Sofyan Tan (Analisadaily/Istimewa)
Analisadaily.com, Medan - Anggota Komisi X DPR RI dari Fraksi PDI Perjuangan, dr. Sofyan Tan mengatakan, pertama yang harus dilakukan paska tragedi ledakan bom di SMA Negeri 72 Jakarta Utara adalah pendampingan terhadap korban secara pikologis, dan pendalaman terhadap motif pelaku peledakan.
Sofyan Tan berharap jangan ada vonis terlalu cepat dan gegabah terhadap pelaku bom yang dikabarkan siswa sekolah tersebut. Karena semua yang terjadi tentu punya penyebab dan ada akar masalah yang harus diselesaikan bersama.
“Penting dilakukan segera adalah pendampingan korban secara psikologis dan pendalaman motif. Kita sangat mengecam aksi tersebut, tapi jangan terlalu cepat memvonis, semua ada penyebabnya,” kata Sofyan Tan, Sabtu (8/11/2025).
Sofyan Tan menyayangkan jika sekolah masih menjadi tempat tidak aman bagi siswa dan guru. Dia berharap kepolisian dapat segera mengungkap motif pelaku agar menjadi pelajaran bagi semua pihak dalam melakukan langkah preventif.
Jika benar ternyata motif atau akar masalah dari tindakan pelaku pengeboman akibat dari bullying, sesungguhnya hal tersebut menjadi tanggung jawab banyak pihak.
Bukan hanya guru dan satuan pendidikan di sekolah, tetapi juga menjadi tanggung jawab bersama stakeholder termasuk orangtua siswa.
“Pendidikan bukan hanya tanggung jawab guru saja, orang tuajuga semua ikut tanggung jawab,” bebernya.
Dia menegaskan, jika tidak ingin terjadi lagi kejadian serupa berulang di lingkungan pendidikan, maka hubungan antara guru dan orangtua harus intens berkomunikasi.
Pihak sekolah harus bisa mengidentifikasi potensi masalah yang dialami siswa dan membangun komunikasi aktif terhadap orangtua.
Menurut Sofyan Tan, jika benar permasalahan awal dipicu oleh kasus bullying, maka sesungguhnya hal tersebut sudah diketahui oleh banyak pihak.
Terbukti dari pengakuan para saksi di media mulai dari siswa bahkan hingga penjaga kantin mengutarakan dugaan-dugaan tersebut.
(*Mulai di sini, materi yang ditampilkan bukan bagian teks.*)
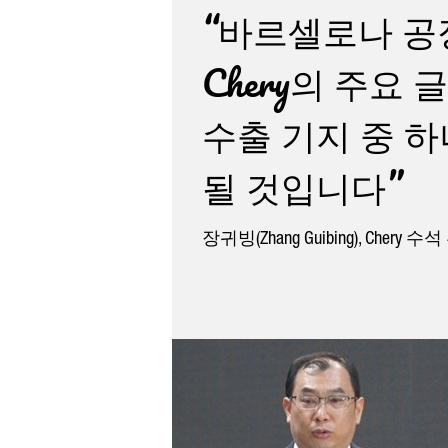
“바르셀로나 공
Chery의 주요 
수출 기지 중 
될 것입니다”
장귀빙(Zhang Guibing), Chery 수석 부사장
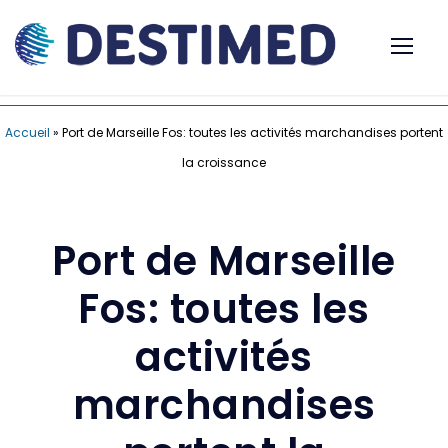
Accueil
»
Port de Marseille Fos: toutes les activités marchandises portent
la croissance
Port de Marseille
Fos: toutes les
activités
marchandises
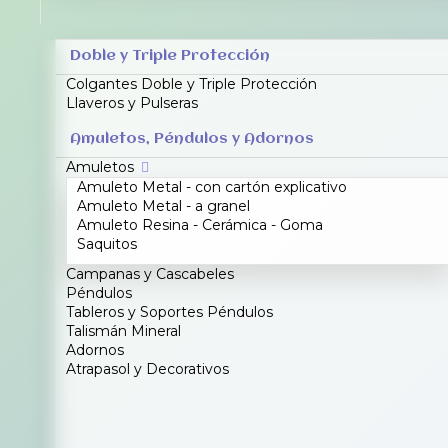
Doble y Triple Protección
Colgantes Doble y Triple Protección
Llaveros y Pulseras
Amuletos, Péndulos y Adornos
Amuletos
Amuleto Metal - con cartón explicativo
Amuleto Metal - a granel
Amuleto Resina - Cerámica - Goma
Saquitos
Campanas y Cascabeles
Péndulos
Tableros y Soportes Péndulos
Talismán Mineral
Adornos
Atrapasol y Decorativos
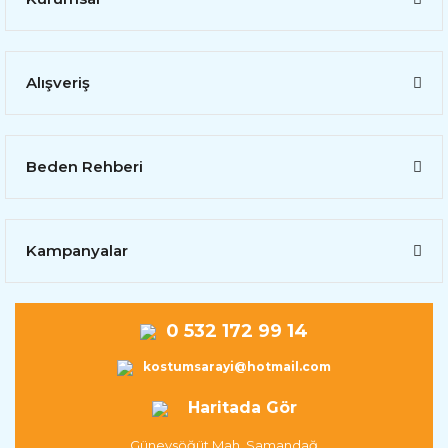
Alışveriş
Beden Rehberi
Kampanyalar
0 532 172 99 14
kostumsarayi@hotmail.com
Haritada Gör
Güneysöğüt Mah. Samandağ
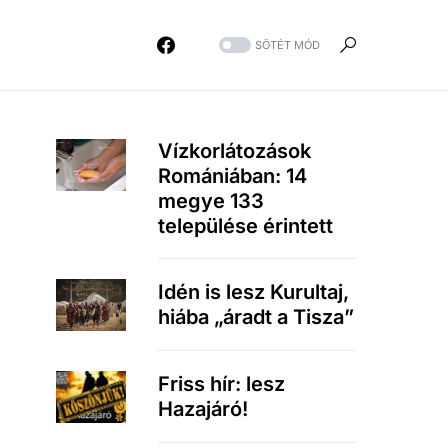
SÖTÉT MÓD
Vízkorlátozások
Romániában: 14
megye 133
települése érintett
Idén is lesz Kurultaj,
hiába „áradt a Tisza”
Friss hír: lesz
Hazajáró!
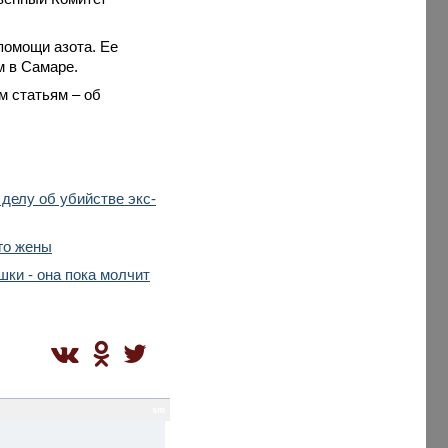
помощи азота. Ее
м в Самаре.
м статьям – об
делу об убийстве экс-
го жены
ки - она пока молчит
sm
Artinya mereka mengetahui ada persoalan yang sedang dihadapi seorang siswa, dan ada potensi masalah yang terabaikan karena wadah penyelesaiannya tidak ada dan komunikasi tidak terbangun, sehingga langkah preventif juga tidak dapat dilakukan.
Bisa saja itu semua terjadi karena mulai ada kekhawatiran dari guru untuk ikut campur terlalu dalam terhadap persoalan etika dan moral siswa di sekolah dan komunikasi yang berjarak antara pihak sekolah dengan orangtua siswa.
Tentu ini menjadi pelajaran penting bagi banyak pihak untuk membenahi sistem pendidikan.
Terutama dalam memberikan kepastian rasa aman bagi siswa dan guru di sekolah serta jaminan perlindungan hukum bagi stakeholder pendidikan yang punya kewajiban dalam menjaga moral dan etika siswa.
Sofyan Tan mengingatkan kepada semua pihak, bahwa arus deras digitalisasi dan pengaruh media sosial sudah mulai tak terbendung. Setiap anak bisa belajar apa saja dari media sosial.
Jika guru dan orangtua siswa tidak memposisikan diri sebagai fasilitator, sahabat sekaligus pendamping yang baik bagi anak, maka mereka hanya bisa mendapatkan efek negatif dari derasnya arus informasi di era digitalisasi.
“Ini PR kita bersama, dan kejadian ini harus menjadi pelecut bagi kita untuk segera menyelesaikan RUU Sisdiknas yang di dalamnya memberikan kepastian perlindungan hukum bagi stakeholder pendidikan, serta kepastian dalam memberikan rasa aman dan nyaman bagi siswa di sekolah,” tandasnya.